My jaw dropped. “Why would she have a problem with that?”

Onyx rolled her eyes. “Because I’m not giving her grandbabies.”

I was so angry for Onyx. I wanted to believe there was a solution, but I didn’t know her mother. I didn’t know what extremes she’d go to, and I certainly would never understand what Onyx was feeling. I realized I didn’t know much about Onyx at all, and that made me sad. She seemed like a really wonderful, interesting person.

“If there’s ever anything I can do to help, let me know,” I said.

“Thanks,” she replied. “For now, I’m just doing my best to ignore my mother and focus on getting my nursing license. Speaking of which, I should probably get back to work.”

“Thanks for chatting with me,” I told her. “It gets lonely during dialysis sometimes.”

She glanced around the empty room. “I can stay, if you’d like.”

“I don’t know if I’ll be much fun,” I teased. “My only plans were to go through my mail.”

Onyx shrugged. “It’s that, or you can watch me work.”

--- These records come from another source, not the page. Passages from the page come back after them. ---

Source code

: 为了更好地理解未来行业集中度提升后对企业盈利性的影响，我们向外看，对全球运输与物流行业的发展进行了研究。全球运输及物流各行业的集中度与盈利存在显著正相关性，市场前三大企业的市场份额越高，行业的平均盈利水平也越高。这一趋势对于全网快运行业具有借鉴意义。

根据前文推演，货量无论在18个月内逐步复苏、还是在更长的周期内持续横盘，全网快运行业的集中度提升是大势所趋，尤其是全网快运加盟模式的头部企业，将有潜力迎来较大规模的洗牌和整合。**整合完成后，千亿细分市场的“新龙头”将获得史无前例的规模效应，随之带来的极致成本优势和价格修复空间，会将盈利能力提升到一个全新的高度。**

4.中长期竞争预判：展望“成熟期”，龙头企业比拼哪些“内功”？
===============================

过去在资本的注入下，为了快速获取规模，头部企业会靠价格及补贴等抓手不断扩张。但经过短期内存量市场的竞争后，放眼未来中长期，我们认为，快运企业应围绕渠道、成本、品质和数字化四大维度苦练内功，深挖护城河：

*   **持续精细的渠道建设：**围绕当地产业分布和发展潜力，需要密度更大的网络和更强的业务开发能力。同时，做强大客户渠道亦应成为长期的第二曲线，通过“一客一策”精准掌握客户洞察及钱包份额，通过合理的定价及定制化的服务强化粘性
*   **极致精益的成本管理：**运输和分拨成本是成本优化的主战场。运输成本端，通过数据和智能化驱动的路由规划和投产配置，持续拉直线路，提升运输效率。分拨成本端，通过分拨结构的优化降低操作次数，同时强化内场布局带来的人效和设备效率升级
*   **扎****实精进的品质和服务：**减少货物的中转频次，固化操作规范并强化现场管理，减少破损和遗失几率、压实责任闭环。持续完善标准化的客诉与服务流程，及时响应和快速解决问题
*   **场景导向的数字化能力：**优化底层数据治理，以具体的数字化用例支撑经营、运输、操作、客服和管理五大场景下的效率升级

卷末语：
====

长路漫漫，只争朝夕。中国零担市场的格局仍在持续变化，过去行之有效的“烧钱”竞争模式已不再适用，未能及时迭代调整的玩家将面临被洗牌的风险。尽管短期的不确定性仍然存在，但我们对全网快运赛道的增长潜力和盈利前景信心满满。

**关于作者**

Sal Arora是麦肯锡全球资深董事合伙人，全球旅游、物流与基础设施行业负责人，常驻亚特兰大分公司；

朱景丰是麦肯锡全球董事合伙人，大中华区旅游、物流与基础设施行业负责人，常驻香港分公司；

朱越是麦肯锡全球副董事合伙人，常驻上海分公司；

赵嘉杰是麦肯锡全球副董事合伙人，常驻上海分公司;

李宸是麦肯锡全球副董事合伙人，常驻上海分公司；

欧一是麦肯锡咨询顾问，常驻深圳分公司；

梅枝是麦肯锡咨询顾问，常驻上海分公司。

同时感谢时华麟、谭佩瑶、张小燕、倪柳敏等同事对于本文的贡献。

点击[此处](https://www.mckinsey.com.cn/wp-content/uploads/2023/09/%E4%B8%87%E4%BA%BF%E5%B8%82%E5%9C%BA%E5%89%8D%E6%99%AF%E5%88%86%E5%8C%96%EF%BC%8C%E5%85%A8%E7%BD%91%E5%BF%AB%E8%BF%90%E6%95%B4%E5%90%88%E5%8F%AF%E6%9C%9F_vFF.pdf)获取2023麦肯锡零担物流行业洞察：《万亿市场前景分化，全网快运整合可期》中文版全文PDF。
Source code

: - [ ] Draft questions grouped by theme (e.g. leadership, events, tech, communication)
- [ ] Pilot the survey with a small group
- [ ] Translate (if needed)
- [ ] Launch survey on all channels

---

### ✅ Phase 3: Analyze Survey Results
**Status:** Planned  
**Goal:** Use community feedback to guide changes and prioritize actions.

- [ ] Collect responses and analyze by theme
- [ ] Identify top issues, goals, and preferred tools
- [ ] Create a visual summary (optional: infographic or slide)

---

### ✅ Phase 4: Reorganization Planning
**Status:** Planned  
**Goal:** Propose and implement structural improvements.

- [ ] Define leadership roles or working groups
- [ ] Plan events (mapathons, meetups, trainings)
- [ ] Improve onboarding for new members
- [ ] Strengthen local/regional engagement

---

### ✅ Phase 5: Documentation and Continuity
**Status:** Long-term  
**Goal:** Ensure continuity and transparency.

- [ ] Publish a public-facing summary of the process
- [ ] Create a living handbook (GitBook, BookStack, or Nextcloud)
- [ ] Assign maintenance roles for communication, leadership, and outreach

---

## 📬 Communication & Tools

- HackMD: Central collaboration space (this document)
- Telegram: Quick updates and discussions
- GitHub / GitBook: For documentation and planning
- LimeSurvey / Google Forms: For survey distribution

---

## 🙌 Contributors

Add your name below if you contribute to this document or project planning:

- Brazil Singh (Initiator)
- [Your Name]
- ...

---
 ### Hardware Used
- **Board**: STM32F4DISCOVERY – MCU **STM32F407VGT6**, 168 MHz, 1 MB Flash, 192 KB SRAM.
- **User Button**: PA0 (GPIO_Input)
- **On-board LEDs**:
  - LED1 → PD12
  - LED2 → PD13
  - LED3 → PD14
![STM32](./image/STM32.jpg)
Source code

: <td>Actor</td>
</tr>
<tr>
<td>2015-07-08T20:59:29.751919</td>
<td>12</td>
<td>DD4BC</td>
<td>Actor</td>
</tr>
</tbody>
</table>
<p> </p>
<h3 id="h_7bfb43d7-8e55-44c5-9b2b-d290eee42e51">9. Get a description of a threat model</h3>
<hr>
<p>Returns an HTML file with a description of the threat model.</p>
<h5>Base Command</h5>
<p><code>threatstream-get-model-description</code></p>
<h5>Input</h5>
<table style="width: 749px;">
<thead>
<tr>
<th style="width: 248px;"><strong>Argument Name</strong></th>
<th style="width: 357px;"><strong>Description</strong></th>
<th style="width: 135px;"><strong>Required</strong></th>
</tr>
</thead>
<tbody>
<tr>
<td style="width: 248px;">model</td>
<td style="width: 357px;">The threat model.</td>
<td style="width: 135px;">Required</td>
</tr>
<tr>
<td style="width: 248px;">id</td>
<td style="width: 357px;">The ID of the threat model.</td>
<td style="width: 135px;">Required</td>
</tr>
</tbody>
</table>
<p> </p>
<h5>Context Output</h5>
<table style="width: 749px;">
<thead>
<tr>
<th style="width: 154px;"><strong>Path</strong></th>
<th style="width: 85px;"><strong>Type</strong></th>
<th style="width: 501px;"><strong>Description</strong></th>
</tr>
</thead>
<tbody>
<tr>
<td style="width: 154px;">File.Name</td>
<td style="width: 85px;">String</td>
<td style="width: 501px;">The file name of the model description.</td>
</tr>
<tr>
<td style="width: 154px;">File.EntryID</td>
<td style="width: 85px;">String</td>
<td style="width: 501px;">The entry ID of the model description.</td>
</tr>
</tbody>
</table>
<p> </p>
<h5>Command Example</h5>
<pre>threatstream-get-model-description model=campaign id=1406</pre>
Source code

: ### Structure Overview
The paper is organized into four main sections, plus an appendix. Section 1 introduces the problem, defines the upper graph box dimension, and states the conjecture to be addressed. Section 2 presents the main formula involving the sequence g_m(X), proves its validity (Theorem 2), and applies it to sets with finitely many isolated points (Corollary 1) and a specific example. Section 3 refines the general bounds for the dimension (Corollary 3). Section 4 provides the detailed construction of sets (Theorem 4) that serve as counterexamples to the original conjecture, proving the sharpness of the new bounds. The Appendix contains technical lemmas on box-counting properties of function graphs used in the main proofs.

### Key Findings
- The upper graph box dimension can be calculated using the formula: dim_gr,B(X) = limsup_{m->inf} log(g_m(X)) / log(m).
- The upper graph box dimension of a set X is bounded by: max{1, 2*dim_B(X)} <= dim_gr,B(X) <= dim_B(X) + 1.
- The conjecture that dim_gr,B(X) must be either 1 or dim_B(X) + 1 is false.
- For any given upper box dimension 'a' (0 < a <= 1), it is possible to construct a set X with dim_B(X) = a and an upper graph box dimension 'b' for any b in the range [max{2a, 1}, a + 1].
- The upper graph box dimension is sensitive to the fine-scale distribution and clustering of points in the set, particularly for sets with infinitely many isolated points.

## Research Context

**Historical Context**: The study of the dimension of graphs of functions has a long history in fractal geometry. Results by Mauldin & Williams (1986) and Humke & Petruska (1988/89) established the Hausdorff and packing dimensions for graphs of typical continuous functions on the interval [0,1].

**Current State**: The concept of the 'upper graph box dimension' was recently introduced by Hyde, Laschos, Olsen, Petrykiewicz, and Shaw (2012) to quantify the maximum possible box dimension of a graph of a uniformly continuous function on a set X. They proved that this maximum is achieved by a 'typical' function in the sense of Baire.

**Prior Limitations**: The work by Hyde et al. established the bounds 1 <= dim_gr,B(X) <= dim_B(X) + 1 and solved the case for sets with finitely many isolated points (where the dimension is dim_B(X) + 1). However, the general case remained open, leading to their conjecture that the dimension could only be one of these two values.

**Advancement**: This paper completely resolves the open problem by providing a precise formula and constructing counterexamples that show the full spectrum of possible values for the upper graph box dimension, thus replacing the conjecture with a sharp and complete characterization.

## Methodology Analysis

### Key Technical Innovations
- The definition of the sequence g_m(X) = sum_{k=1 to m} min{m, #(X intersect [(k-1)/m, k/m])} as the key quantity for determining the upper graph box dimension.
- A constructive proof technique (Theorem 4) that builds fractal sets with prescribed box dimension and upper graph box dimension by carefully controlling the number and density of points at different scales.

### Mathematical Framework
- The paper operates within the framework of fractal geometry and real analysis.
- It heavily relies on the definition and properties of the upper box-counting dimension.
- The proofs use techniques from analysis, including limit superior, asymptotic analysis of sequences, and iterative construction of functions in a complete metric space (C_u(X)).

I dug inside my bag and pulled out my mail. I opened a greeting card from Talia that had a picture of a stone that said, “You Rock!”

I showed Onyx, and she laughed. I tossed aside a few pieces of junk mail, then opened an envelope that was marked from the hospital.

My stomach sank the moment I saw the numbers. It was a bill for my dialysis treatments, but I didn’t see the insurance coverage anywhere. The bill was over $500 for just one treatment! My heart hammered as I mentally calculated how much that would cost per year. I realized it was over seventy-eight thousand dollars annually. Holy shit. How could anyone possibly expect me to pay that?

Onyx must’ve noticed the fallen look on my face, because she asked, “Is everything all right?”

I shook my head. Complete hopelessness sank in my gut, and I wanted to burst into tears. I literally didn’t know how I was going to survive on dialysis. What if they took my treatment away because I couldn’t pay?

Isa could tell I was distressed, and she pressed her head against my leg. It was at that moment that a tight, sharp pain shot up my leg.

“Ow!” I grabbed my leg, and it felt like holding a rock. My muscle was cramping, and it hurt like I’d been stabbed.